Mit klassischen Bildformen experimentieren zwei im selben Jahr entstandene „Raumkonzepte“. Ein Pastell in erdig matten Farben erinnert an eine Stele, deren Risse wie locker mit dem Pinsel getupft erscheinen. Daneben konturiert eine Mischtechnik aus Ölfarben und Glitzerteilchen perforierte Formen, die an abstrahierte, tanzende Figuren denken lassen.

In der typischen Reduziertheit des Spätwerks fokussiert ein „Concetto spaziale“ von 1962 die Leere als positiv räumliches Element: mit frischem rosa Kolorit, zwei pointierten Rissen und feinen Einritzungen. Ein wahres Glanzstück aus der letzten Schaffensphase des 1968 verstorbenen Künstlers stammt aus der Serie „Attese“ (Erwartung). Die Schnitte in die monochrom grüne Leinwand sind von klassischer Eleganz und zeigen Fontanas Idee der Unendlichkeit ebenso wie sein Credo, mit der Kunst „das Gefühl für das Menschsein lebendig zu erhalten“.
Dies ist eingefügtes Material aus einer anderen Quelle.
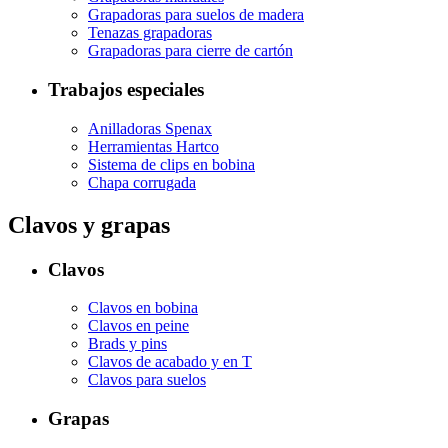
Grapadoras para suelos de madera
Tenazas grapadoras
Grapadoras para cierre de cartón
Trabajos especiales
Anilladoras Spenax
Herramientas Hartco
Sistema de clips en bobina
Chapa corrugada
Clavos y grapas
Clavos
Clavos en bobina
Clavos en peine
Brads y pins
Clavos de acabado y en T
Clavos para suelos
Grapas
Die Preise für die „Concetti spaziale“ liegen mit 900 000 bis 1,75 Millionen Euro im Rahmen momentaner Markterwartungen. Im Februar erzielten drei Fontanas aus der Sammlung von Anna und Gerhard Lenz umgerechnet zwischen 2,3 und 3,5 Millionen Euro bei Sotheby’s in London, wo 2008 für ein goldenes Oval der Serie „La Fine di Dio“ der bisherige Fontana-Rekord von über 11,3 Millionen Euro aufgestellt wurde.

Wie sich die Galleria Nove mit solchen Margen positionieren wird, bleibt abzuwarten. Neben Fontana als Zugpferd bleibt das Programm noch recht vage. Hervorgegangen ist die Galerie aus der Stiftung des 1925 geborenen Malers Sergio Vacchi, dessen Frau Marilena Graniti der nahe Siena residierenden Stiftung vorsteht und zugleich die Berliner Galerie leitet. Zum Künstlerstamm gehört selbstredend Sergio Vacchi und der 1931 geborene Bildhauer Giuliano Vangi, mit dem die Galleria Nove gemeinsam mit der Galerie Poll ihre Pforten im Pfarrhaus der ehemaligen Garnisonskirche eröffnete.

Für die Fontana-Ausstellung ebenso wie für die kommende Schau mit Skulpturen von Mario Ceroli kooperiert Marilena Graniti mit Tornabuoni Arte. Das italienische Kunstimperium – mit Stammsitz in Florenz, fünf Dependancen in Italien und Frankreich sowie einem Handel mit Antiquitäten und Alten Meistern – eröffnete unlängst seine Pariser Filiale mit über 60 Werken Fontanas. Die Auswahl in der Galleria Nove beschränkt sich auf 13 Arbeiten, ist aber dennoch sehr empfehlenswert, nicht zuletzt weil sie dem Erfinder und Protagonisten des „Spazialismo“ zum ersten Mal seit 1988 wieder eine Einzelausstellung in Berlin widmet.

Galleria Nove, Anna-Louisa-Karsch- Str. 9; bis 24. 4., Di–Sa 11–18 Uhr.